:: Text passage ::
==================================================
James is Chair of Tenteleni. He got his first taste of chairing at the age of 20 as President of Reading University Students’ Union (RUSU).
His professional background is in fundraising and communications – working first on integrated marketing campaigns at Guide Dogs and helping to re-launch its new subsidiary, Blind Children UK. He is now at Brasenose College, Oxford working on regular and major gifts.
James has taken on the role of Young Chairs’ Convenor for AoC and will organise informal get-togethers for members and non-members under 40.
Tenteleni is a youth-driven, volunteer-run charity that supports the development of young people in the UK and Africa.
We work with in-country partners to meet the needs of the local community. We partner with like-minded local organisations in communities to create opportunities for our volunteers to work alongside national volunteers to ensure sustainability and cultural exchange.
When and why did you become a Chair?
I joined Tenteleni as Chair in July 2015. Tenteleni had advertised for an external Chair and encouraged applications from those under 30. I knew that I could bring something different to the charity, taking the Chair with little prior knowledge meant that I could bring a new perspective to the Board. Besides, not many charities ask for Chairs under 30 so I couldn’t say ‘no’!
I enjoyed my time at RUSU and I felt that my fellow trustees and I made a real difference. I loved the Chair role and was delighted that Tenteleni felt my skills and experience matched their needs.
What do you most enjoy about Chairing?
I get a real buzz out of working with our dedicated volunteers and I feel proud of the charity’s achievements; that’s what drives me to do all I can to make a difference at Tenteleni.
==================================================
:: Supplied data ::
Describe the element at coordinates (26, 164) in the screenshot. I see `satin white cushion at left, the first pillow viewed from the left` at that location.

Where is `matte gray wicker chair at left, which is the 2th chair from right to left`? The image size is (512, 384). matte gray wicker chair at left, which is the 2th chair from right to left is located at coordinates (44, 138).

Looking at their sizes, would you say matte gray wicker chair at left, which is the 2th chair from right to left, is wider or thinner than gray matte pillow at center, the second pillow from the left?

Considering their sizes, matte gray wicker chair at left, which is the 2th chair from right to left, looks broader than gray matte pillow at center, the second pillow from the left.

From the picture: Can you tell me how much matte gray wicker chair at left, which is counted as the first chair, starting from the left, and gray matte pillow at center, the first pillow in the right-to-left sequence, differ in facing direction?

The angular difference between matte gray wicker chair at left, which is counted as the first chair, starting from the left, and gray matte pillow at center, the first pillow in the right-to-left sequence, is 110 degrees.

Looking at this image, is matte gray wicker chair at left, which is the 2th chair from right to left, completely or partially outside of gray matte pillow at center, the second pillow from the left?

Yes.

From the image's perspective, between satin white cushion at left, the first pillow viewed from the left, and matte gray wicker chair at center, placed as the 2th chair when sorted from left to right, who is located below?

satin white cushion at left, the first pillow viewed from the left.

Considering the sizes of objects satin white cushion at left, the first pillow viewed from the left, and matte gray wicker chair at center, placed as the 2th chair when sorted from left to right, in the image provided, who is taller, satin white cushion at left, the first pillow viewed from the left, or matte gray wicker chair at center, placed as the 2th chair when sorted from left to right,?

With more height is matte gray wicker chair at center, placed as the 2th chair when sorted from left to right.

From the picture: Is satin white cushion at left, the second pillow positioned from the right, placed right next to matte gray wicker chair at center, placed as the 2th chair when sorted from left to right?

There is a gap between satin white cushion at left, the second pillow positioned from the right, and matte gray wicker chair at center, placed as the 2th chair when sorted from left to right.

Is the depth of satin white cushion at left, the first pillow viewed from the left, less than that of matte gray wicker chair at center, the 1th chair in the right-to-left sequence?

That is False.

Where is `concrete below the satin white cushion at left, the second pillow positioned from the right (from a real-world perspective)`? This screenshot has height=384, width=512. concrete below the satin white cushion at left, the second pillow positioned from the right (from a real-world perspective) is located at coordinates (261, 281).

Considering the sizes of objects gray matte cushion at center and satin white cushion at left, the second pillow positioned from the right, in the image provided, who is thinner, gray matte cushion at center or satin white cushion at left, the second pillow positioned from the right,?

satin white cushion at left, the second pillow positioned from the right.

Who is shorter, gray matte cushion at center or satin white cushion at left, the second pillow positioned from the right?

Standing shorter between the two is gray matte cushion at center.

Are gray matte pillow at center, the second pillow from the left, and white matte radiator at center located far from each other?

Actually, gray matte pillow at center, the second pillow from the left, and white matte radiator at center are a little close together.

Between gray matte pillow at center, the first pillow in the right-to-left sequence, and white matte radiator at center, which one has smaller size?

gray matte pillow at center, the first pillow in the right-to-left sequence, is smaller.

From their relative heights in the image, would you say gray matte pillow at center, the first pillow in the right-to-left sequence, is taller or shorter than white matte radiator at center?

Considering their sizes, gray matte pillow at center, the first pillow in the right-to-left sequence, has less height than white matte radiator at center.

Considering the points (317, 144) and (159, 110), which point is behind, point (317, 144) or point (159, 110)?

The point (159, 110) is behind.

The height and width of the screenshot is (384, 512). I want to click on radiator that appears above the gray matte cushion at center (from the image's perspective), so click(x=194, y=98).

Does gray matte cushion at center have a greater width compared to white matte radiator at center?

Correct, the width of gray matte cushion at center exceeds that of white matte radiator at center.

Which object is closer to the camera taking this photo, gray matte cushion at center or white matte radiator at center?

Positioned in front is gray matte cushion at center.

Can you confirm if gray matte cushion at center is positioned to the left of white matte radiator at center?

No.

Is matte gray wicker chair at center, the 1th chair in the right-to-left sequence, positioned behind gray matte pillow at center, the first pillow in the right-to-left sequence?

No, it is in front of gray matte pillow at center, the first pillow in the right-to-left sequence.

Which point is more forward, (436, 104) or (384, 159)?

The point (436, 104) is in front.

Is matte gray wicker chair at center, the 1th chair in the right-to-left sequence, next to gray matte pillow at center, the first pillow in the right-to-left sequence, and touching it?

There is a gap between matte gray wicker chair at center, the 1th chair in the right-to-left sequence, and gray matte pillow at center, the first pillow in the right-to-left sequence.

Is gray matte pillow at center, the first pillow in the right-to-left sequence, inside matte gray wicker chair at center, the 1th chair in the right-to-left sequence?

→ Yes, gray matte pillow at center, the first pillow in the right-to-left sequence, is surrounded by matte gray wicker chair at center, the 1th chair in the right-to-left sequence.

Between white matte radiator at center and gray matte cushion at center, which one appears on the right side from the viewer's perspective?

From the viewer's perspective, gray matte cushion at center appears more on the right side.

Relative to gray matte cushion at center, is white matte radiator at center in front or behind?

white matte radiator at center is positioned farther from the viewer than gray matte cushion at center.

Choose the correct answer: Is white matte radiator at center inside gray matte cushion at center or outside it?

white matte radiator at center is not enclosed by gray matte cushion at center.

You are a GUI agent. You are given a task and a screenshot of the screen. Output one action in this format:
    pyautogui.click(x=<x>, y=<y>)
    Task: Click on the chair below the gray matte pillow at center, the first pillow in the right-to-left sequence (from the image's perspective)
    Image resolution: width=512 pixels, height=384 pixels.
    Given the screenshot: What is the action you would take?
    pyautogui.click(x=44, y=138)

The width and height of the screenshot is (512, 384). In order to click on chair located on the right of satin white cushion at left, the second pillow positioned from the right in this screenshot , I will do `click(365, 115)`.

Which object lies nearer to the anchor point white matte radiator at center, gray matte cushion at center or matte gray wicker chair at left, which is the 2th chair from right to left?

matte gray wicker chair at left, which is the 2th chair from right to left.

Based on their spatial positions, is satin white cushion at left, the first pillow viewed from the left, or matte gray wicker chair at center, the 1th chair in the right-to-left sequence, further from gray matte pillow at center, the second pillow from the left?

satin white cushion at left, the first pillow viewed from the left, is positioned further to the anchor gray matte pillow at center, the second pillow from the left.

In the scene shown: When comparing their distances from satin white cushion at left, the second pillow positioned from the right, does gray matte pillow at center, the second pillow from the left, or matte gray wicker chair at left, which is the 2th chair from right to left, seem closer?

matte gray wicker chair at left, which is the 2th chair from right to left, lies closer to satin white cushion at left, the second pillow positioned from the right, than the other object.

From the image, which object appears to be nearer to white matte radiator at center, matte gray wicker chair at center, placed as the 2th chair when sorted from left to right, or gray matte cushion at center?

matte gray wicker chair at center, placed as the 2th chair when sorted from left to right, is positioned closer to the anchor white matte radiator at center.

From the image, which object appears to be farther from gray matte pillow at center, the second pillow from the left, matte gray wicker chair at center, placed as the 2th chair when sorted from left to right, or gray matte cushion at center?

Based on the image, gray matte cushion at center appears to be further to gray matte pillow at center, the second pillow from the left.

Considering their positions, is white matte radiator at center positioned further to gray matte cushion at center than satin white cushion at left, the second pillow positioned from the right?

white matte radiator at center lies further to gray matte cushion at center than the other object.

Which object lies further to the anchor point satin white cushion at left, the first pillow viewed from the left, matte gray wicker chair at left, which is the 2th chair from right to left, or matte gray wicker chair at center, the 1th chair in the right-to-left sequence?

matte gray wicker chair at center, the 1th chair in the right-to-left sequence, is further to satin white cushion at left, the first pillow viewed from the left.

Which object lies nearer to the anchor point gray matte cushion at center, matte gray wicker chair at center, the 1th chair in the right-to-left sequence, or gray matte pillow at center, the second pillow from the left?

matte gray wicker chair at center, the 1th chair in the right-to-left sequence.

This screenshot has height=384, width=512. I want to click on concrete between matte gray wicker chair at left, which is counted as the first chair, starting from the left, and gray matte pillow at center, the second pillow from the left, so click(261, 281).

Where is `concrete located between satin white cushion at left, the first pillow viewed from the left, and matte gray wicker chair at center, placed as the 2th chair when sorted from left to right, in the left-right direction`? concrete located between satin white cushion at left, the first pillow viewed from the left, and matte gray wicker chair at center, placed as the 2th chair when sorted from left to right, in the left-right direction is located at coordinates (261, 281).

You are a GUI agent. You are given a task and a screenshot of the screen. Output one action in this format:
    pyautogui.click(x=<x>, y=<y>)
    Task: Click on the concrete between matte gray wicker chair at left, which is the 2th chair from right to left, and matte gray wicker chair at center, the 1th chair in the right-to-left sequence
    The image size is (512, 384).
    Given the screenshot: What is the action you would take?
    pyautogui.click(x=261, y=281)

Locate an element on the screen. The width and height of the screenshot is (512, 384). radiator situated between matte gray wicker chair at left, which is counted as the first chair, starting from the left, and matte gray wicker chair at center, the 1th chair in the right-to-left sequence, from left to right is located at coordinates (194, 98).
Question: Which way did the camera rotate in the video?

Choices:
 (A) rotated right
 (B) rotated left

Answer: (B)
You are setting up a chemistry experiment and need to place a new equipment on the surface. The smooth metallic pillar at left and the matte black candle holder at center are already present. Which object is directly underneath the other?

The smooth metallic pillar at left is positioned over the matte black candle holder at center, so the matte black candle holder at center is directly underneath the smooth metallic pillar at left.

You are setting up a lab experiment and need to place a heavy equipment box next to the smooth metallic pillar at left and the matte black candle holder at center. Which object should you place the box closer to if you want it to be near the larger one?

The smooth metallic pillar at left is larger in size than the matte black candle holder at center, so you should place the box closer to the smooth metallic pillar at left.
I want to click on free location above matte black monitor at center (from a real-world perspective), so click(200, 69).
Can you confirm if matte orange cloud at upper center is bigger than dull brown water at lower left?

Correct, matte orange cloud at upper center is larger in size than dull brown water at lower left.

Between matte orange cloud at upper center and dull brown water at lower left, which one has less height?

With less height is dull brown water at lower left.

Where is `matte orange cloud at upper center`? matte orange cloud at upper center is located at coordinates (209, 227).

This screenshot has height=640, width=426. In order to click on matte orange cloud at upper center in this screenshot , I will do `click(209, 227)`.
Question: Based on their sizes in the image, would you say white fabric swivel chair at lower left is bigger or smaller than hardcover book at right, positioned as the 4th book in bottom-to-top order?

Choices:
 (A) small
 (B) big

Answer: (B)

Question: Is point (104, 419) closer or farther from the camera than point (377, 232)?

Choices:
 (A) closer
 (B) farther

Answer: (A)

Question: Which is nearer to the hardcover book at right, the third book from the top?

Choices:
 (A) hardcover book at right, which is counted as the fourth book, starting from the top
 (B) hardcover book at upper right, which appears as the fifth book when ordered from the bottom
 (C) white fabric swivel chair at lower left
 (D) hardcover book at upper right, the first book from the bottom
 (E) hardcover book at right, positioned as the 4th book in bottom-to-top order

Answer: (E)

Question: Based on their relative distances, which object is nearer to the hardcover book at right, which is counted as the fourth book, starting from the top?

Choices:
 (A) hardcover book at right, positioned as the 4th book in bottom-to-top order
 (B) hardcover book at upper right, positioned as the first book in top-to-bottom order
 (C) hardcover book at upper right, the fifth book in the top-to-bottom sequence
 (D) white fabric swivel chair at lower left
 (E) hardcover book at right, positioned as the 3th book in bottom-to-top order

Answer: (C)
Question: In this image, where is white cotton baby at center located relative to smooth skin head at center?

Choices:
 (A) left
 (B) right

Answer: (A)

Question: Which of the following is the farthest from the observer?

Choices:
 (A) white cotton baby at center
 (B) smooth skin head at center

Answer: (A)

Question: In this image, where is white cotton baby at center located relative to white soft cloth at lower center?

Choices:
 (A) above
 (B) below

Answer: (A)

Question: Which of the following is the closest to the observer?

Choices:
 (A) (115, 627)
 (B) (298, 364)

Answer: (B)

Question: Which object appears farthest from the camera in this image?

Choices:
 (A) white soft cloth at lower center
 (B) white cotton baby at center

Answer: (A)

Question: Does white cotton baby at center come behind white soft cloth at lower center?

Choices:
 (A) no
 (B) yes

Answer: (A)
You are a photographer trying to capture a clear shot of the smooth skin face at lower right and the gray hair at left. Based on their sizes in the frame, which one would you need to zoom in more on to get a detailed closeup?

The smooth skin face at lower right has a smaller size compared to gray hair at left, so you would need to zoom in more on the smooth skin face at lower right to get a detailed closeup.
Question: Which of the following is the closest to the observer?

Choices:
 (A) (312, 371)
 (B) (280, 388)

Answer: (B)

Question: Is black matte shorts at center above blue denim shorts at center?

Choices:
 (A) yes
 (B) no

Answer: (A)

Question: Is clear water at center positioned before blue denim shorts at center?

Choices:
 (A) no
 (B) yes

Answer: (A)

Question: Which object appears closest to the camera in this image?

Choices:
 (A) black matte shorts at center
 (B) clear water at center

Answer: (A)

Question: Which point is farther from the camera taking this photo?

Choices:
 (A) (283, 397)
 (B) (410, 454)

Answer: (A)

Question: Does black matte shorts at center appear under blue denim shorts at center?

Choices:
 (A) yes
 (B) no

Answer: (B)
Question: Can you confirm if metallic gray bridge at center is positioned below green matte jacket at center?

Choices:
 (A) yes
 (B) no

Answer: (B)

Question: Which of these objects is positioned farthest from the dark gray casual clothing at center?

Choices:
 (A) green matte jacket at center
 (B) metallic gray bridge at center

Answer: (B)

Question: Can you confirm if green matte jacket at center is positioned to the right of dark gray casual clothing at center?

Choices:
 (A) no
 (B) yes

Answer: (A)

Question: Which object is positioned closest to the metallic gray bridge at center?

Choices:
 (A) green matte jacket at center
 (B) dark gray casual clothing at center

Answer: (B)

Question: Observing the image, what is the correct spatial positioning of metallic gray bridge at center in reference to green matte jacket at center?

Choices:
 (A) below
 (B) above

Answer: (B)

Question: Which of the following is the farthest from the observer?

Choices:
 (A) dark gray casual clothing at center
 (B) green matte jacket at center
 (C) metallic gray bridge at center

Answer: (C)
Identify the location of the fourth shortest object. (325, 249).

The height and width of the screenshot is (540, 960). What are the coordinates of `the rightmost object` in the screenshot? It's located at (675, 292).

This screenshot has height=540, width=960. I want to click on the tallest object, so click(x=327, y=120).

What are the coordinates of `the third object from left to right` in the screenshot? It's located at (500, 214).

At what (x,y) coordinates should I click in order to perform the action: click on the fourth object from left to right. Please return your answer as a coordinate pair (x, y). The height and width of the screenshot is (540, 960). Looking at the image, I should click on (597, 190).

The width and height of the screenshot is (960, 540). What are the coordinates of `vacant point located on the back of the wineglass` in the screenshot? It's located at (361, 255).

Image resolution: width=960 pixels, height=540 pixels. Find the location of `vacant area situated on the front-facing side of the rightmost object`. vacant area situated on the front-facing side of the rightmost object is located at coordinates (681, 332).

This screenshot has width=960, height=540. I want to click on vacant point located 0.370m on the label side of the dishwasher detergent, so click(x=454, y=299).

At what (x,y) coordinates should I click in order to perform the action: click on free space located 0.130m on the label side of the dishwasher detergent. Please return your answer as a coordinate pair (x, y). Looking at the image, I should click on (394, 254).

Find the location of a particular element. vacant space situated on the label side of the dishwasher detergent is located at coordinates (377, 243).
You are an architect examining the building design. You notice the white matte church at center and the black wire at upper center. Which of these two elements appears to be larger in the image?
==================================================
:: Your tasks ::
1. Using the profile of Tenteleni's Chair, say whether each statement agrees with it, answering yes or no and quoting the deciding words: (a) James joined Tenteleni as Chair in July 2015. (b) Tenteleni supports young people only in the UK. (c) James now works on regular and major gifts at Brasenose College, Oxford.
2. According to the profile of Tenteleni's Chair, at what age and in what role did James first chair?
3. Extend the profile of Tenteleni's Chair from the point where it stops.

:: Answers for the tasks ::
1.
(a) Yes: "I joined Tenteleni as Chair in July 2015."
(b) No: "supports the development of young people in the UK and Africa."
(c) Yes: "He is now at Brasenose College, Oxford working on regular and major gifts."

2. At 20, as President of Reading University Students' Union (RUSU).

3.
My fellow trustees are equally dedicated, work well together and are never afraid to speak their mind. They inspire me to do my best and I relish the role that I have been given.
Do you have a key tip or lesson to share with your fellow Chairs?
Young people can add real value to Boards yet only 0.5% of the trustee population is aged 18-24 compared to 12% of the total adult population. In the same way as encouraging all types of diversity is essential, having a variety of ages on a Board means that opinions and standpoints are balanced leading to measured and positively transformational changes for a charity.
I am proud to be serving a second charity as Chair at the age of 24. I still have lots to give and even more to learn but I hope to develop my charity career such that I will make a difference for years to come.
Why did you join AoC?
Being the newbie on a board is daunting at the best of times, never mind when you are expected to chair. There is so much to learn so I have relied on the AoC as a source of excellent seminars and briefings for Chairs.